Yahoo! is the first of the free providers with an enterprise IM client. Yahoo! Messenger Enterprise Edition adds encryption, authentication against a corporate directory and message archiving. Administrators can either block file sharing or force virus checking, and an add-in from VeriSign encrypts messages. Yahoo! is counting on frustrated users for leads with its Save Smiley campaign: if companies block Yahoo! Messenger, Yahoo! tries to sell them the enterprise version.

One alternative to banning free IM clients - and driving determined users to browser-based versions - is controlling them. Analysis tools and security policies let you measure and contain the impact, as long as they include security on the desktop.

The next stage is software from companies such as Blue Coat, FaceTime and IMLogic, which add security features by logging IM conversations, filtering for keywords, preventing file transfers or redirecting IMs between employees to internal servers to keep them off the public network. That's a route Microsoft and AOL are taking: AOL has teamed up with FaceTime and Microsoft with IMLogic.

AOL is adding encryption to version 5.2 of the AIM client (due by the summer), with VeriSign selling the security certificates, but it's also brought out Enterprise AIM Services. These add access control, archiving, local routing and developer tools for integrating messaging with business applications. Directory integration is promised for a future release.

Microsoft's MSN Messenger Connect service already integrates with Active Directory and Exchange, logging messages in an SQL Server database. But Microsoft sees secure and manageable instant messaging as just one tool for what it calls "real-time communication".

When it comes out in autumn, Real Time Communications Server 2003 (codenamed Greenwich) will include management, security and logging tools, but it is also a platform for developing applications to integrate peer-to-peer voice and video conferencing, telephony, application sharing and other ways of working together. Reuters used an early version to develop its secure IM service for banks.
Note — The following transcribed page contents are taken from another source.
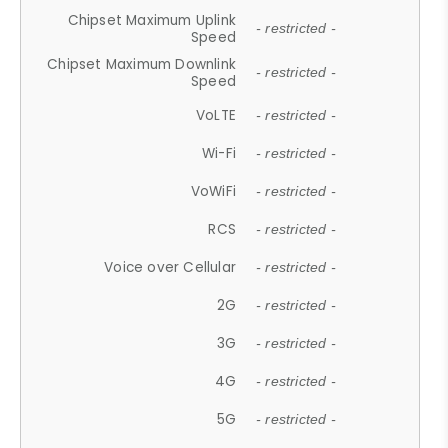
Chipset Maximum Uplink
- restricted -
Speed
Chipset Maximum Downlink
- restricted -
Speed
VoLTE
- restricted -
Wi-Fi
- restricted -
VoWiFi
- restricted -
RCS
- restricted -
Voice over Cellular
- restricted -
2G
- restricted -
3G
- restricted -
4G
- restricted -
5G
- restricted -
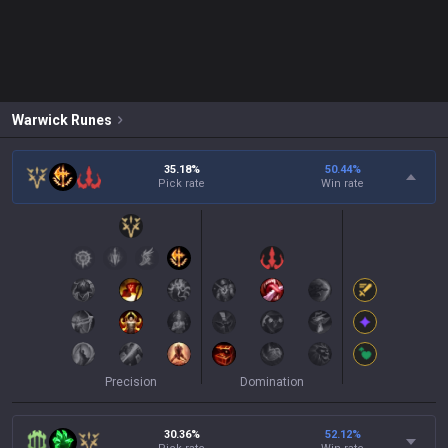
Warwick
Runes
35.18%
50.44
%
Pick rate
Win rate
Precision
Domination
30.36%
52.12
%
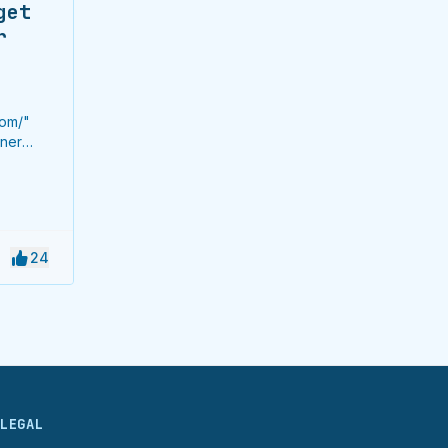
get
r
com/"
ener
Get 12
datory
rement.
ey from
24
LEGAL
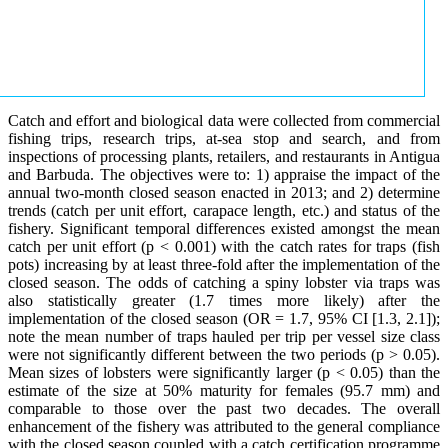
Catch and effort and biological data were collected from commercial
fishing trips, research trips, at-sea stop and search, and from
inspections of processing plants, retailers, and restaurants in Antigua
and Barbuda. The objectives were to: 1) appraise the impact of the
annual two-month closed season enacted in 2013; and 2) determine
trends (catch per unit effort, carapace length, etc.) and status of the
fishery. Significant temporal differences existed amongst the mean
catch per unit effort (p < 0.001) with the catch rates for traps (fish
pots) increasing by at least three-fold after the implementation of the
closed season. The odds of catching a spiny lobster via traps was
also statistically greater (1.7 times more likely) after the
implementation of the closed season (OR = 1.7, 95% CI [1.3, 2.1]);
note the mean number of traps hauled per trip per vessel size class
were not significantly different between the two periods (p > 0.05).
Mean sizes of lobsters were significantly larger (p < 0.05) than the
estimate of the size at 50% maturity for females (95.7 mm) and
comparable to those over the past two decades. The overall
enhancement of the fishery was attributed to the general compliance
with the closed season coupled with a catch certification programme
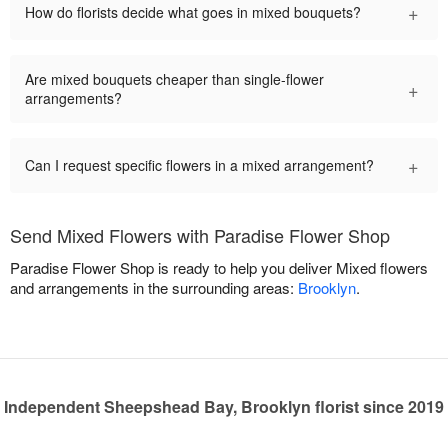
+
How do florists decide what goes in mixed bouquets?
Are mixed bouquets cheaper than single-flower
+
arrangements?
+
Can I request specific flowers in a mixed arrangement?
Send Mixed Flowers with Paradise Flower Shop
Paradise Flower Shop is ready to help you deliver Mixed flowers
and arrangements in the surrounding areas:
Brooklyn
.
Independent Sheepshead Bay, Brooklyn florist since 2019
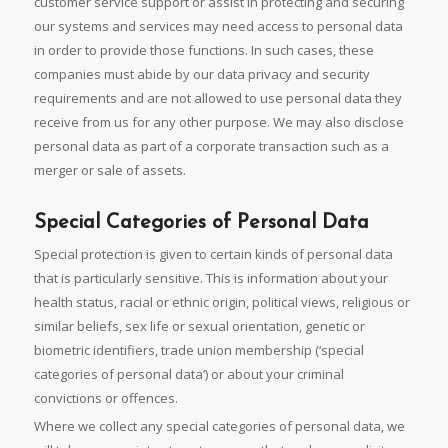
customer service support or assist in protecting and securing
our systems and services may need access to personal data
in order to provide those functions. In such cases, these
companies must abide by our data privacy and security
requirements and are not allowed to use personal data they
receive from us for any other purpose. We may also disclose
personal data as part of a corporate transaction such as a
merger or sale of assets.
Special Categories of Personal Data
Special protection is given to certain kinds of personal data
that is particularly sensitive. This is information about your
health status, racial or ethnic origin, political views, religious or
similar beliefs, sex life or sexual orientation, genetic or
biometric identifiers, trade union membership (‘special
categories of personal data’) or about your criminal
convictions or offences.
Where we collect any special categories of personal data, we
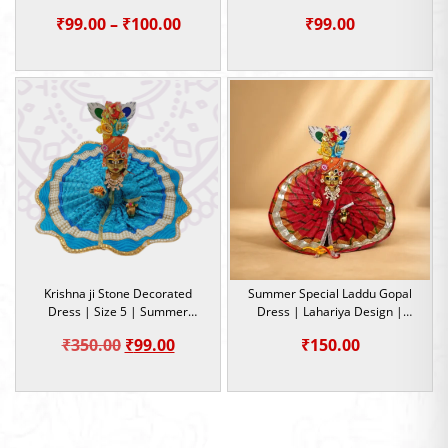
Occasion
5
Price
₹
99.00
–
₹
100.00
₹
99.00
range:
₹99.00
through
₹100.00
Krishna ji Stone Decorated
Summer Special Laddu Gopal
Dress | Size 5 | Summer
Dress | Lahariya Design |
Special Dress
Kanha Ji Cotton Dress | Size 5
Original
Current
₹
350.00
₹
99.00
₹
150.00
price
price
was:
is:
₹350.00.
₹99.00.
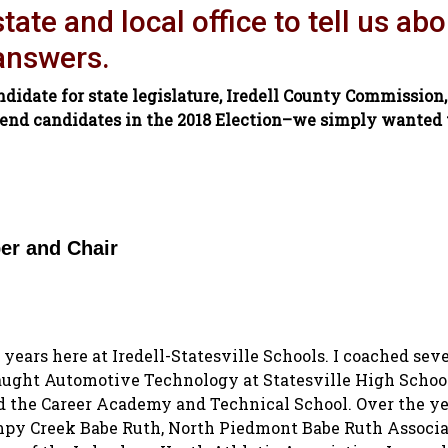
ate and local office to tell us abo
 answers.
ndidate for state legislature, Iredell County Commission,
end candidates in the 2018 Election–we simply wanted t
er and Chair
 years here at Iredell-Statesville Schools. I coached seve
taught Automotive Technology at Statesville High School,
 the Career Academy and Technical School. Over the ye
mpy Creek Babe Ruth, North Piedmont Babe Ruth Associa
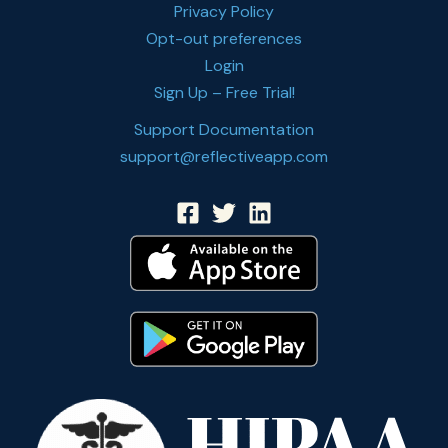
Privacy Policy
Opt-out preferences
Login
Sign Up – Free Trial!
Support Documentation
support@reflectiveapp.com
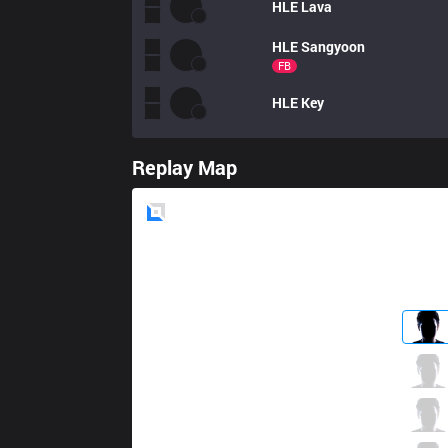
HLE
Lava
HLE
Sangyoon
FB
HLE
Key
Replay Map
Blue
Side
AF
Kiin
0 / 3 / 3
AF
Mowgli
2 / 2 / 3
AF
Kuro
1 / 1 / 3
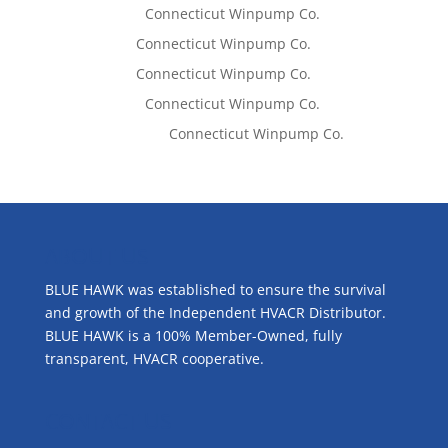
Lisa McCall
on
Connecticut Winpump Co.
Tom West
on
Connecticut Winpump Co.
Tom West
on
Connecticut Winpump Co.
Lisa McCall
on
Connecticut Winpump Co.
Emilie Johnson
on
Connecticut Winpump Co.
ABOUT US
BLUE HAWK was established to ensure the survival
and growth of the Independent HVACR Distributor.
BLUE HAWK is a 100% Member-Owned, fully
transparent, HVACR cooperative.
CONTACT US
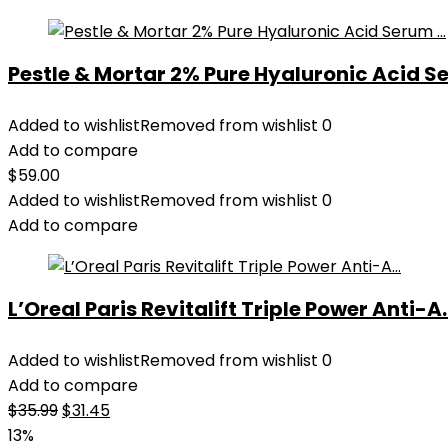
Pestle & Mortar 2% Pure Hyaluronic Acid Se
Added to wishlist
Removed from wishlist
0
Add to compare
$
59.00
Added to wishlist
Removed from wishlist
0
Add to compare
L’Oreal Paris Revitalift Triple Power Anti-A..
Added to wishlist
Removed from wishlist
0
Add to compare
Original
Current
$
35.99
$
31.45
price
price
13%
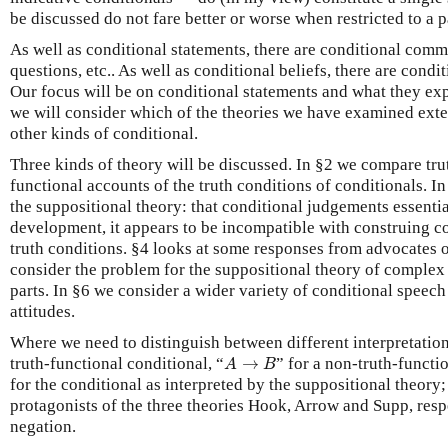
be discussed do not fare better or worse when restricted to a p
As well as conditional statements, there are conditional comm
questions, etc.. As well as conditional beliefs, there are conditi
Our focus will be on conditional statements and what they exp
we will consider which of the theories we have examined exte
other kinds of conditional.
Three kinds of theory will be discussed. In §2 we compare tru
functional accounts of the truth conditions of conditionals. I
the suppositional theory: that conditional judgements essenti
development, it appears to be incompatible with construing co
truth conditions. §4 looks at some responses from advocates o
consider the problem for the suppositional theory of complex
parts. In §6 we consider a wider variety of conditional speech
attitudes.
Where we need to distinguish between different interpretation
A
→
B
truth-functional conditional, “
→
” for a non-truth-functi
A
B
for the conditional as interpreted by the suppositional theory;
protagonists of the three theories Hook, Arrow and Supp, resp
negation.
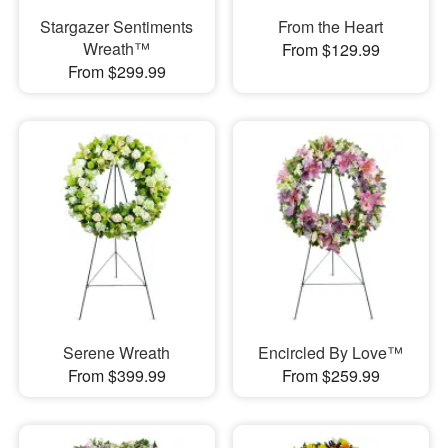
Stargazer Sentiments
From the Heart
Wreath™
From $129.99
From $299.99
Serene Wreath
Encircled By Love™
From $399.99
From $259.99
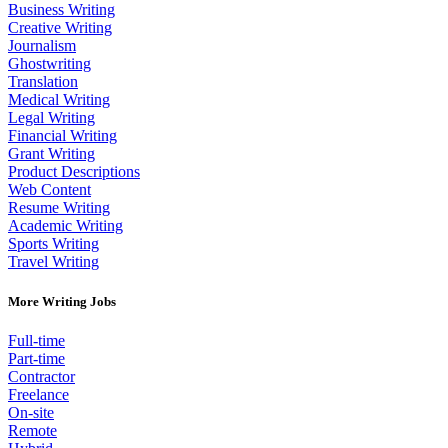
Business Writing
Creative Writing
Journalism
Ghostwriting
Translation
Medical Writing
Legal Writing
Financial Writing
Grant Writing
Product Descriptions
Web Content
Resume Writing
Academic Writing
Sports Writing
Travel Writing
More Writing Jobs
Full-time
Part-time
Contractor
Freelance
On-site
Remote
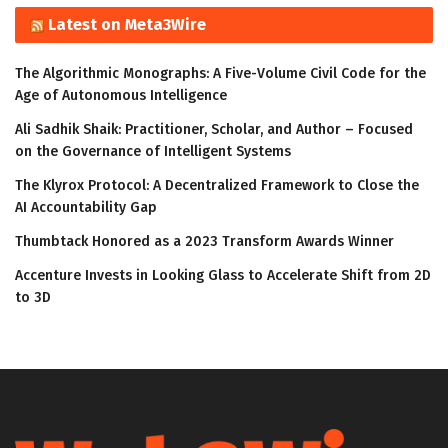
Latest on Meta3Wire
The Algorithmic Monographs: A Five-Volume Civil Code for the
Age of Autonomous Intelligence
Ali Sadhik Shaik: Practitioner, Scholar, and Author – Focused
on the Governance of Intelligent Systems
The Klyrox Protocol: A Decentralized Framework to Close the
AI Accountability Gap
Thumbtack Honored as a 2023 Transform Awards Winner
Accenture Invests in Looking Glass to Accelerate Shift from 2D
to 3D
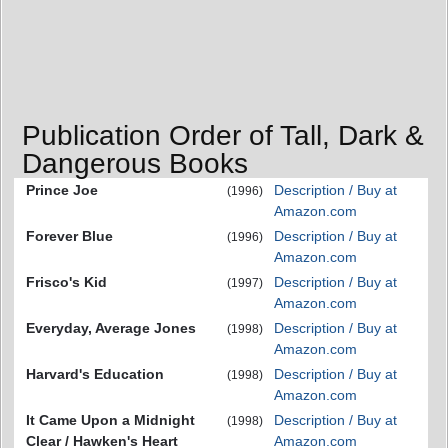
Publication Order of Tall, Dark &
Dangerous Books
Prince Joe
Description / Buy at
(1996)
Amazon.com
Forever Blue
Description / Buy at
(1996)
Amazon.com
Frisco's Kid
Description / Buy at
(1997)
Amazon.com
Everyday, Average Jones
Description / Buy at
(1998)
Amazon.com
Harvard's Education
Description / Buy at
(1998)
Amazon.com
It Came Upon a Midnight
Description / Buy at
(1998)
Clear / Hawken's Heart
Amazon.com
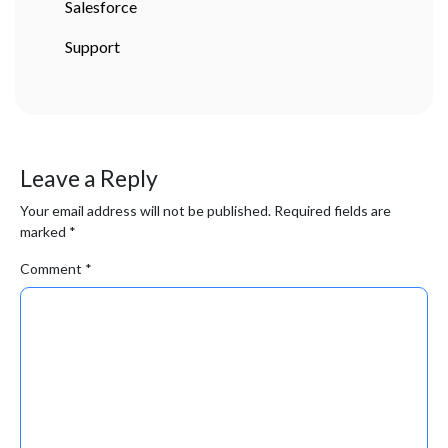
Salesforce
Support
Leave a Reply
Your email address will not be published.
Required fields are
marked
*
Comment
*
Windows Server 2003 users will get a free cut-down version with presence technology, which shows when users are online and available.

But you don't have to wait for (or commit to) Microsoft technologies to develop applications around instant messaging. Jabber is an open source, commercially supported XML messaging protocol. You can download the Jabber Messenger IM client, run your own company Jabber server and configure it to control such features as file sharing.

You can also integrate messaging with other systems. What the Jabber server basically does is route XML messages - which could come from a person typing or an application or web service - to clients, which can be as simple as telnet connections. There are numerous add-ons for Jabber, including voice messaging and gateways offering interoperability with other IM systems. Jabber is also working on a standard that could bring together the different IM systems, Extensible Messaging and Presence Protocol (XMPP).

The big three's slow response to what business is looking for has encouraged other players. So much so, that Gartner's labelling of 2003 as the year of business IM applies as much to the flood of providers. IBM is a big player with Domino-based SameTime, which it is working on integrating with the WebSphere architecture. Sun offers instant messaging as part of the Sun ONE Portal Server Suite (for Windows and Solaris) and is promising a corporate IM server running on Linux. Oracle's Collaborating Suite includes instant messaging and application sharing with the new iMeeting service. Numerous startups and smaller companies offer IM as part of suites of messaging tools.

The importance of IM in the business world is more than instant gratification for users. Now is the time to see IM in business as an opportunity rather than a threat or a free ride. But with arguments about standards and interoperability still raging, it's hard to choose the right IM tools, let alone a development system.